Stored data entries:
<<<<

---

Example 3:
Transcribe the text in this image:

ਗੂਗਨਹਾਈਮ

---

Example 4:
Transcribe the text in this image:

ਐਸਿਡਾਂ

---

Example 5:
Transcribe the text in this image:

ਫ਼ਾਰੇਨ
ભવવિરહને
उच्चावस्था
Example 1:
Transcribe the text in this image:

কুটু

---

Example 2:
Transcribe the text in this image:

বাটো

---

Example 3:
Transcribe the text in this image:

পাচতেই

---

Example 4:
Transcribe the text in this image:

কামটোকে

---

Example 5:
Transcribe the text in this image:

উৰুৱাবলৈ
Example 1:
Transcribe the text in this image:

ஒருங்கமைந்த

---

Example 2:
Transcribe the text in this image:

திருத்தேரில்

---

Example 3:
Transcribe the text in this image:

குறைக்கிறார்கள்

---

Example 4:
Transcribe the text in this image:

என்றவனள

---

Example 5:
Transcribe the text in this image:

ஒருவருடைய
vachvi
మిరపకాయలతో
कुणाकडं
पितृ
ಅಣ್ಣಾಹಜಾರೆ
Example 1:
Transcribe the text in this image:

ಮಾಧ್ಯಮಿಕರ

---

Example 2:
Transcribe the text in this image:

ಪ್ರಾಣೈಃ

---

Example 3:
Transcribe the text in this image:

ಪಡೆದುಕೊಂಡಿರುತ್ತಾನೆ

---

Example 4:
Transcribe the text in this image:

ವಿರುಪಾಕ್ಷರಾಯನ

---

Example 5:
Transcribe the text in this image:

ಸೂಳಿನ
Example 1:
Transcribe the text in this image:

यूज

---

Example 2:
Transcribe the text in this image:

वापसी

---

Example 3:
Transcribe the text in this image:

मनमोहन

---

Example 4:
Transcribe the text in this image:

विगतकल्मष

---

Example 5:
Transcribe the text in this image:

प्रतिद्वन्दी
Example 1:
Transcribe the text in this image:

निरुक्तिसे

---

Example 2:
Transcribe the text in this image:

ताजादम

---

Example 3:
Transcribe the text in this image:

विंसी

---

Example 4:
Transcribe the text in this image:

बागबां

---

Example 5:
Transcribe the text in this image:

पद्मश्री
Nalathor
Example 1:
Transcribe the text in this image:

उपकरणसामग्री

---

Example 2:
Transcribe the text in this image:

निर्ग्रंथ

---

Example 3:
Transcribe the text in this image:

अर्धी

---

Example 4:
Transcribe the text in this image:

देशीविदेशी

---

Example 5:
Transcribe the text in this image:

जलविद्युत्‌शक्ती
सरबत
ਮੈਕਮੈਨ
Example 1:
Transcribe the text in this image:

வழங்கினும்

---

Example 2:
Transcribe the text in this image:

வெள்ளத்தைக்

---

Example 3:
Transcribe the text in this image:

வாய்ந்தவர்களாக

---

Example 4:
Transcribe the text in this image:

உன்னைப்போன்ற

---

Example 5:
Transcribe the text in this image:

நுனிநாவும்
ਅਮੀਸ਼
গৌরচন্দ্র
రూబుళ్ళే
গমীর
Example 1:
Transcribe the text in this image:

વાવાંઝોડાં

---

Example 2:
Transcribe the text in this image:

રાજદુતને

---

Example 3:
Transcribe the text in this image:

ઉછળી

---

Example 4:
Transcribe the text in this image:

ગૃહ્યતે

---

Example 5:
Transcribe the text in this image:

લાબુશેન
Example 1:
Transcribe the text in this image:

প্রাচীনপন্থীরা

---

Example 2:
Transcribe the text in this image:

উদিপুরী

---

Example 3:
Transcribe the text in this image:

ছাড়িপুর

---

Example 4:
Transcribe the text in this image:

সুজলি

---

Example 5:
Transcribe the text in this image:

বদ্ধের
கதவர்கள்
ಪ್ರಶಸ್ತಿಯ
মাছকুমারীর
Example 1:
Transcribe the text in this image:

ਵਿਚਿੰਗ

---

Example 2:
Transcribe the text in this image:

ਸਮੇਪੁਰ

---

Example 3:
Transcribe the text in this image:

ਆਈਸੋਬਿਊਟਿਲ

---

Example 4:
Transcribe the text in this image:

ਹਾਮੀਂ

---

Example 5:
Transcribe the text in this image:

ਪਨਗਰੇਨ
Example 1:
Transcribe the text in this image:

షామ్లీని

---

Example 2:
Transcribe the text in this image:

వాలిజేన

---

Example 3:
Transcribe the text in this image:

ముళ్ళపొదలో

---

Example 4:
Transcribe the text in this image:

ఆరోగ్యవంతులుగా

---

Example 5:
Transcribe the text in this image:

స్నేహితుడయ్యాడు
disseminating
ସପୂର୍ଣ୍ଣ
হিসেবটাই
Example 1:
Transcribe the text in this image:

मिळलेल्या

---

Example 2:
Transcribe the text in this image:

>>>>

> [DIRECTIONS]
Your answer should be the records above, set down exactly.

> [WRITTEN SOLUTION]
---

Example 3:
Transcribe the text in this image:

ਗੂਗਨਹਾਈਮ

---

Example 4:
Transcribe the text in this image:

ਐਸਿਡਾਂ

---

Example 5:
Transcribe the text in this image:

ਫ਼ਾਰੇਨ
ભવવિરહને
उच्चावस्था
Example 1:
Transcribe the text in this image:

কুটু

---

Example 2:
Transcribe the text in this image:

বাটো

---

Example 3:
Transcribe the text in this image:

পাচতেই

---

Example 4:
Transcribe the text in this image:

কামটোকে

---

Example 5:
Transcribe the text in this image:

উৰুৱাবলৈ
Example 1:
Transcribe the text in this image:

ஒருங்கமைந்த

---

Example 2:
Transcribe the text in this image:

திருத்தேரில்

---

Example 3:
Transcribe the text in this image:

குறைக்கிறார்கள்

---

Example 4:
Transcribe the text in this image:

என்றவனள

---

Example 5:
Transcribe the text in this image:

ஒருவருடைய
vachvi
మిరపకాయలతో
कुणाकडं
पितृ
ಅಣ್ಣಾಹಜಾರೆ
Example 1:
Transcribe the text in this image:

ಮಾಧ್ಯಮಿಕರ

---

Example 2:
Transcribe the text in this image:

ಪ್ರಾಣೈಃ

---

Example 3:
Transcribe the text in this image:

ಪಡೆದುಕೊಂಡಿರುತ್ತಾನೆ

---

Example 4:
Transcribe the text in this image:

ವಿರುಪಾಕ್ಷರಾಯನ

---

Example 5:
Transcribe the text in this image:

ಸೂಳಿನ
Example 1:
Transcribe the text in this image:

यूज

---

Example 2:
Transcribe the text in this image:

वापसी

---

Example 3:
Transcribe the text in this image:

मनमोहन

---

Example 4:
Transcribe the text in this image:

विगतकल्मष

---

Example 5:
Transcribe the text in this image:

प्रतिद्वन्दी
Example 1:
Transcribe the text in this image:

निरुक्तिसे

---

Example 2:
Transcribe the text in this image:

ताजादम

---

Example 3:
Transcribe the text in this image:

विंसी

---

Example 4:
Transcribe the text in this image:

बागबां

---

Example 5:
Transcribe the text in this image:

पद्मश्री
Nalathor
Example 1:
Transcribe the text in this image:

उपकरणसामग्री

---

Example 2:
Transcribe the text in this image:

निर्ग्रंथ

---

Example 3:
Transcribe the text in this image:

अर्धी

---

Example 4:
Transcribe the text in this image:

देशीविदेशी

---

Example 5:
Transcribe the text in this image:

जलविद्युत्‌शक्ती
सरबत
ਮੈਕਮੈਨ
Example 1:
Transcribe the text in this image:

வழங்கினும்

---

Example 2:
Transcribe the text in this image:

வெள்ளத்தைக்

---

Example 3:
Transcribe the text in this image:

வாய்ந்தவர்களாக

---

Example 4:
Transcribe the text in this image:

உன்னைப்போன்ற

---

Example 5:
Transcribe the text in this image:

நுனிநாவும்
ਅਮੀਸ਼
গৌরচন্দ্র
రూబుళ్ళే
গমীর
Example 1:
Transcribe the text in this image:

વાવાંઝોડાં

---

Example 2:
Transcribe the text in this image:

રાજદુતને

---

Example 3:
Transcribe the text in this image:

ઉછળી

---

Example 4:
Transcribe the text in this image:

ગૃહ્યતે

---

Example 5:
Transcribe the text in this image:

લાબુશેન
Example 1:
Transcribe the text in this image:

প্রাচীনপন্থীরা

---

Example 2:
Transcribe the text in this image:

উদিপুরী

---

Example 3:
Transcribe the text in this image:

ছাড়িপুর

---

Example 4:
Transcribe the text in this image:

সুজলি

---

Example 5:
Transcribe the text in this image:

বদ্ধের
கதவர்கள்
ಪ್ರಶಸ್ತಿಯ
মাছকুমারীর
Example 1:
Transcribe the text in this image:

ਵਿਚਿੰਗ

---

Example 2:
Transcribe the text in this image:

ਸਮੇਪੁਰ

---

Example 3:
Transcribe the text in this image:

ਆਈਸੋਬਿਊਟਿਲ

---

Example 4:
Transcribe the text in this image:

ਹਾਮੀਂ

---

Example 5:
Transcribe the text in this image:

ਪਨਗਰੇਨ
Example 1:
Transcribe the text in this image:

షామ్లీని

---

Example 2:
Transcribe the text in this image:

వాలిజేన

---

Example 3:
Transcribe the text in this image:

ముళ్ళపొదలో

---

Example 4:
Transcribe the text in this image:

ఆరోగ్యవంతులుగా

---

Example 5:
Transcribe the text in this image:

స్నేహితుడయ్యాడు
disseminating
ସପୂର୍ଣ୍ଣ
হিসেবটাই
Example 1:
Transcribe the text in this image:

मिळलेल्या

---

Example 2:
Transcribe the text in this image:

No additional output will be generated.